The mainstream is finally waking up to the future of the American Dream: downward mobility for all but the top 10% of households. A recent Atlantic article fleshed out the zeitgeist with survey data that suggests the Great Middle Class/Nouveau Proletariat is also waking up to a future of downward mobility: The Downsizing of the American Dream: People used to believe they would someday move on up in the world. Now they’re more concerned with just holding on to what they have.
And here's the financial reality for the bottom 90%: declining real income:
Downward mobility excels in creating and distributing what I term social defeat: In my lexicon, social defeat is a spectrum of anxiety, insecurity, chronic stress, powerlessness, and fear of declining social status.
One aspect of social defeat is the emptiness we experience when prosperity does not deliver the promised sense of fulfillment. Here is one example: A recent sociological study compared wealthy Hong Kong residents’ sense of contentment with those of the immigrant maids who serve the moneyed Elites. The study found that the maids were much happier than their wealthy masters, who were not infrequently suicidal and depressed.
The maids, on the other hand, had a trustworthy group – other maids they met with on their one day off – and the coherent purpose provided by their support of their families back home.
Downward mobility and social defeat lead to social depression. Here are the conditions that characterize social depression:
1. High expectations of endless rising prosperity have been instilled in generations of citizens as a birthright.
2. Part-time and unemployed people are marginalized, not just financially but socially.
3. Widening income/wealth disparity as those in the top 10% pull away from the shrinking middle class.
4. A systemic decline in social/economic mobility as it becomes increasingly difficult to move from dependence on the state (welfare) or one's parents to financial independence.
5. A widening disconnect between higher education and employment: a college/university degree no longer guarantees a stable, good-paying job.
6. A failure in the Status Quo institutions and mainstream media to recognize social recession as a reality.
7. A systemic failure of imagination within state and private-sector institutions on how to address social recession issues.

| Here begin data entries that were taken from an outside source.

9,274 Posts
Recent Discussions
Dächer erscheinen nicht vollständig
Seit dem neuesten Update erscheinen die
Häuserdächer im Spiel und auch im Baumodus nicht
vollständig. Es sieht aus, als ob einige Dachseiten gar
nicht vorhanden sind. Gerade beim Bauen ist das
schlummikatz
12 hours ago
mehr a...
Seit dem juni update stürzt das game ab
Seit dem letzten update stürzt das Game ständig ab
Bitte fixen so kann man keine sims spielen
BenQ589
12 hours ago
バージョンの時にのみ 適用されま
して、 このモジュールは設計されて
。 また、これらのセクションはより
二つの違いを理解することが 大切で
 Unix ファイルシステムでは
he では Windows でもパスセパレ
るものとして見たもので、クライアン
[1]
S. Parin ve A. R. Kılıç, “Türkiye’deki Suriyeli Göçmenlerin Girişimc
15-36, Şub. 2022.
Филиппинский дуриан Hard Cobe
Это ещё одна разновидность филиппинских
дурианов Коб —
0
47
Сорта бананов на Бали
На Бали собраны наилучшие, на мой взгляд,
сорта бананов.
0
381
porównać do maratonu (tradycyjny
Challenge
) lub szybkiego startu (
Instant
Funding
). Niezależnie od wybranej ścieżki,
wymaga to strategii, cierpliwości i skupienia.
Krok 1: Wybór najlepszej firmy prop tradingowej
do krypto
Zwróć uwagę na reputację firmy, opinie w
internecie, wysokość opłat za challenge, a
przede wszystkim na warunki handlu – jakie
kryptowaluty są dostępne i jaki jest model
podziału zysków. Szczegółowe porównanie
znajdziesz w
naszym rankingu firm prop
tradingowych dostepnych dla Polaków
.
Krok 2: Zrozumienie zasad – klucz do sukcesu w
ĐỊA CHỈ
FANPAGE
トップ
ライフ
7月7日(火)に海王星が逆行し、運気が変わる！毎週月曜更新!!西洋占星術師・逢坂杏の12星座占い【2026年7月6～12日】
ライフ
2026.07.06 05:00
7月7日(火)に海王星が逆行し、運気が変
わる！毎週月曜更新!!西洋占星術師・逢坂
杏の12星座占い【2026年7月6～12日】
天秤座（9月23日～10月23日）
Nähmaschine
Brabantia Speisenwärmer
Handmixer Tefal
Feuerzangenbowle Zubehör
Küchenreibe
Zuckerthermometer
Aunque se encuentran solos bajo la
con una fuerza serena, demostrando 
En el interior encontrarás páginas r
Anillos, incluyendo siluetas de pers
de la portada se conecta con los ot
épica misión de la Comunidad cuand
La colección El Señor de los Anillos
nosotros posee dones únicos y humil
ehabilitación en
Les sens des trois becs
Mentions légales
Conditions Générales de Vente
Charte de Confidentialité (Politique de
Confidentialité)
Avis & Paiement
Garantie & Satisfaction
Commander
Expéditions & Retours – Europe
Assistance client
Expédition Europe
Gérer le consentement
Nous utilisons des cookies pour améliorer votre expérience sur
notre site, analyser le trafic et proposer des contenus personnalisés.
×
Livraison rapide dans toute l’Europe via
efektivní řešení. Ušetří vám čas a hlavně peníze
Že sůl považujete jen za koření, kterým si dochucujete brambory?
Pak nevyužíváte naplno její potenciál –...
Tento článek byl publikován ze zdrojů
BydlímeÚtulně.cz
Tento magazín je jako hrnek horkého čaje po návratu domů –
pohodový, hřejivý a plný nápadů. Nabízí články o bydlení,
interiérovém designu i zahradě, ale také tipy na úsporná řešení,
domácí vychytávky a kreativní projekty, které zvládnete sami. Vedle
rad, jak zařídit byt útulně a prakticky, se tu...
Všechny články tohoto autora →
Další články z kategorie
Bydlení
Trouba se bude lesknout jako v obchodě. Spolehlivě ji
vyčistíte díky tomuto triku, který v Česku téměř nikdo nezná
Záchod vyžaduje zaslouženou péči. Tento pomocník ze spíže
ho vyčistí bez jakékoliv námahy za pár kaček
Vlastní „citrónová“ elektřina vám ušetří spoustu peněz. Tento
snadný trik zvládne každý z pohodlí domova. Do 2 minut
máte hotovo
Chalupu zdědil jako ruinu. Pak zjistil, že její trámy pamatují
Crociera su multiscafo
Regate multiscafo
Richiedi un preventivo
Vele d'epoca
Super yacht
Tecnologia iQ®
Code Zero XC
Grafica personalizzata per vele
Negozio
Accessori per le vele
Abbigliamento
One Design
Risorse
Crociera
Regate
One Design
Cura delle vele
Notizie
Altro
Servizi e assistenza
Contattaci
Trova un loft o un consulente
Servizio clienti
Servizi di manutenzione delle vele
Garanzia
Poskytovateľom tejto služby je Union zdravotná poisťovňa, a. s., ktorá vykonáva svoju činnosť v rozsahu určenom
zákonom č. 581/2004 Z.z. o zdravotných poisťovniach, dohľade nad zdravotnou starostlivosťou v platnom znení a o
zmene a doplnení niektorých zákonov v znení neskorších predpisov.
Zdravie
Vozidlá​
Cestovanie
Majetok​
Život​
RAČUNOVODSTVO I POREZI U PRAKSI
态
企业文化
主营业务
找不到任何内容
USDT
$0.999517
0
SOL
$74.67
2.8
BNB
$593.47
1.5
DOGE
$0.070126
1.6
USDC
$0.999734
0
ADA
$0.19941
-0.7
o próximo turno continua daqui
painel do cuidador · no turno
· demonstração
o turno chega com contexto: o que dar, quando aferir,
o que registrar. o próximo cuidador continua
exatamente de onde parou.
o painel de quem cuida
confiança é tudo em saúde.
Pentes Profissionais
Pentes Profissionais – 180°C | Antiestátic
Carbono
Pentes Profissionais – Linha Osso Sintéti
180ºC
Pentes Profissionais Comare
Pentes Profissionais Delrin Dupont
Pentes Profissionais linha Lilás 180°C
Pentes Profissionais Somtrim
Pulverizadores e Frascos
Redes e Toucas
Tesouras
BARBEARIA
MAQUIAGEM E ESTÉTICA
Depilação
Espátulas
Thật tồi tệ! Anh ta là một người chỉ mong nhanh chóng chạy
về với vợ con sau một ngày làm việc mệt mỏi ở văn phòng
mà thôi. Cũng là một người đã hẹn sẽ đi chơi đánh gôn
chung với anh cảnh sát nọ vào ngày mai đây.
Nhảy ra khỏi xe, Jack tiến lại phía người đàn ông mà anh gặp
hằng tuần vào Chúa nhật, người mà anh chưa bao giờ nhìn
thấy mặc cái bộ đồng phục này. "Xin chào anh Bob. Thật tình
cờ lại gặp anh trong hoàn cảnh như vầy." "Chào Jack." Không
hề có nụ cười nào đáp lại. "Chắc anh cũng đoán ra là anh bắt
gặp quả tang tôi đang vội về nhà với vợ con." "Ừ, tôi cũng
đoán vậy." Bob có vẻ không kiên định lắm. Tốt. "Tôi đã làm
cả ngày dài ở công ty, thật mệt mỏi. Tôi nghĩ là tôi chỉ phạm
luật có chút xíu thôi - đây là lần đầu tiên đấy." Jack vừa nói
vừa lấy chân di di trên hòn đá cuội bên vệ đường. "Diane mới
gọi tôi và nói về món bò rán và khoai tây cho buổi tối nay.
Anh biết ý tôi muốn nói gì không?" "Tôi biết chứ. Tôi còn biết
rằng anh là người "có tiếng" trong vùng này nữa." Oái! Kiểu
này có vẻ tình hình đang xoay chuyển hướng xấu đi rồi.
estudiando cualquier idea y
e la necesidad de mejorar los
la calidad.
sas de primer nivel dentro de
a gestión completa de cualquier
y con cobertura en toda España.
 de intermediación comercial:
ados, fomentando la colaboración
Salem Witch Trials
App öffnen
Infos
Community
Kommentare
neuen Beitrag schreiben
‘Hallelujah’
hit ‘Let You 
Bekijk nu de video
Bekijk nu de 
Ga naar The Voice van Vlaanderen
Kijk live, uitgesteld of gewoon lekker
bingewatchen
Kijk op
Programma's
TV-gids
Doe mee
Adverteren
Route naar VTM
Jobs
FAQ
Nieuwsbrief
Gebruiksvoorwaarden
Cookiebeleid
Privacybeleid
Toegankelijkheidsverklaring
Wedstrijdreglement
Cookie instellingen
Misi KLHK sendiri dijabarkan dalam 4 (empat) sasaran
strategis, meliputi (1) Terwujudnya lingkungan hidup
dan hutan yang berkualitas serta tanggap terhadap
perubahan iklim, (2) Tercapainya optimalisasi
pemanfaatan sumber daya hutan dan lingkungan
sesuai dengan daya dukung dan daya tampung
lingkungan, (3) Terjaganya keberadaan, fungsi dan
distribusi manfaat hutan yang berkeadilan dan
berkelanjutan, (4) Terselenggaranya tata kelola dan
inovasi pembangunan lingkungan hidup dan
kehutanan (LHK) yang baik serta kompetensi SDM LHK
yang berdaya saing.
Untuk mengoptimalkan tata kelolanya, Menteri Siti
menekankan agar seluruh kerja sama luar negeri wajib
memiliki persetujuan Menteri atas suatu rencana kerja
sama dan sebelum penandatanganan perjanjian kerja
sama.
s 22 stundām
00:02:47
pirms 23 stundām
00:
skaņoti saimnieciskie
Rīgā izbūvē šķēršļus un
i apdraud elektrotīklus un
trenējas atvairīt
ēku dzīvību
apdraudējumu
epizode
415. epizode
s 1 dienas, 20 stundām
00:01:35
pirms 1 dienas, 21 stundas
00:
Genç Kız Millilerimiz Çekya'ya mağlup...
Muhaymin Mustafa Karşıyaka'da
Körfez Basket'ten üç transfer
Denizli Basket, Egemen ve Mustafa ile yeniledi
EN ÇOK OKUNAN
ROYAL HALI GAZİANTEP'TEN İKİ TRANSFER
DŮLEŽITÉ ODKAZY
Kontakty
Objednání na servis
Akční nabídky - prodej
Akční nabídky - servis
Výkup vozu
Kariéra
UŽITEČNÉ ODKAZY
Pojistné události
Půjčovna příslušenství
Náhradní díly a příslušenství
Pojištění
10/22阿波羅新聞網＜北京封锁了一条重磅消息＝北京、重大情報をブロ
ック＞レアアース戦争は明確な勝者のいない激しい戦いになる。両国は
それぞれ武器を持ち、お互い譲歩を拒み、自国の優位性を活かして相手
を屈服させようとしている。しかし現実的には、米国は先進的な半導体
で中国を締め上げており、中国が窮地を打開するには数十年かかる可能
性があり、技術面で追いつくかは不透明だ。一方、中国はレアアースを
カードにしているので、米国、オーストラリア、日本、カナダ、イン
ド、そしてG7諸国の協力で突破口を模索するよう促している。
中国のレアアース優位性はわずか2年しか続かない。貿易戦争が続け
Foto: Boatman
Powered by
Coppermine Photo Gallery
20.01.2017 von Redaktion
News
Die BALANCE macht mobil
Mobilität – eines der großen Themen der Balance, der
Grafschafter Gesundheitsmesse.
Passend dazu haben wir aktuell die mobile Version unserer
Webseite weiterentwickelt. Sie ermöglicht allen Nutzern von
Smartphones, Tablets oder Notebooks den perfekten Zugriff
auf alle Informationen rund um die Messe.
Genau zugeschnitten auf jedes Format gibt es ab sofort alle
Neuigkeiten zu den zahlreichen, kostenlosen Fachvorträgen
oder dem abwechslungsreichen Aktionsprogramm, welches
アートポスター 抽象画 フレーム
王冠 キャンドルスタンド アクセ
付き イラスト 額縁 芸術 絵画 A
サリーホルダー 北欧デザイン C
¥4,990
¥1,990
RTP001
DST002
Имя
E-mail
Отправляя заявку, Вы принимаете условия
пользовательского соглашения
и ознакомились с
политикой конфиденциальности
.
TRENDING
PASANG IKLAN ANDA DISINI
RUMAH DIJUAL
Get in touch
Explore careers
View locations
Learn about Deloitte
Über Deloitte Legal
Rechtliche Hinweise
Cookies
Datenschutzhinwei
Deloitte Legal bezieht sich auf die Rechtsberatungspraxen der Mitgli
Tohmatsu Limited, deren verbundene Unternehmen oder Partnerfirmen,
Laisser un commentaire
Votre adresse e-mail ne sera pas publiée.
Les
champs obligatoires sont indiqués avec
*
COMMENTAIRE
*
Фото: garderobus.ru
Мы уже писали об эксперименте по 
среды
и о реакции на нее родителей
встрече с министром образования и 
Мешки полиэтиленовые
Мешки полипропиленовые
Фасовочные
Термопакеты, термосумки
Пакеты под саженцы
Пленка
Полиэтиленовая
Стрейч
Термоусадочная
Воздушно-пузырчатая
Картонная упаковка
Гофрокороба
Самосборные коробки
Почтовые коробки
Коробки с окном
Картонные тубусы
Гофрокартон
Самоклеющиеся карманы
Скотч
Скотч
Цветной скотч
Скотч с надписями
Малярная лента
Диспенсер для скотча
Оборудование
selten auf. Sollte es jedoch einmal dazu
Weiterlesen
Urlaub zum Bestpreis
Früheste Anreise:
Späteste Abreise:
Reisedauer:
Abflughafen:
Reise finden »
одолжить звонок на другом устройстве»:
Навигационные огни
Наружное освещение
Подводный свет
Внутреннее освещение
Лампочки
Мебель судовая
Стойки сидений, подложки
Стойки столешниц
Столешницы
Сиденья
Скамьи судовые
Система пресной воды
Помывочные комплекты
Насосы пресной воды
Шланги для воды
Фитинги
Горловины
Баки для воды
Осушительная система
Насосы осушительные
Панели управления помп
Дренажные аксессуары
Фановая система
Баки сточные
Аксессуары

8. The abandonment of middle class aspirations by the generations ensnared by the social recession: young people no longer aspire to (or cannot afford) consumerist status symbols such as luxury autos or homeownership.
9. A generational abandonment of marriage, families and independent households as these are no longer affordable to those with part-time or unstable employment, i.e. what I have termed (following Jeremy Rifkin) the end of work.
10. A loss of hope in the young generations as a result of the above conditions.
If you don't think these apply, please check back in a year. We'll have a firmer grasp of social depression in October 2016.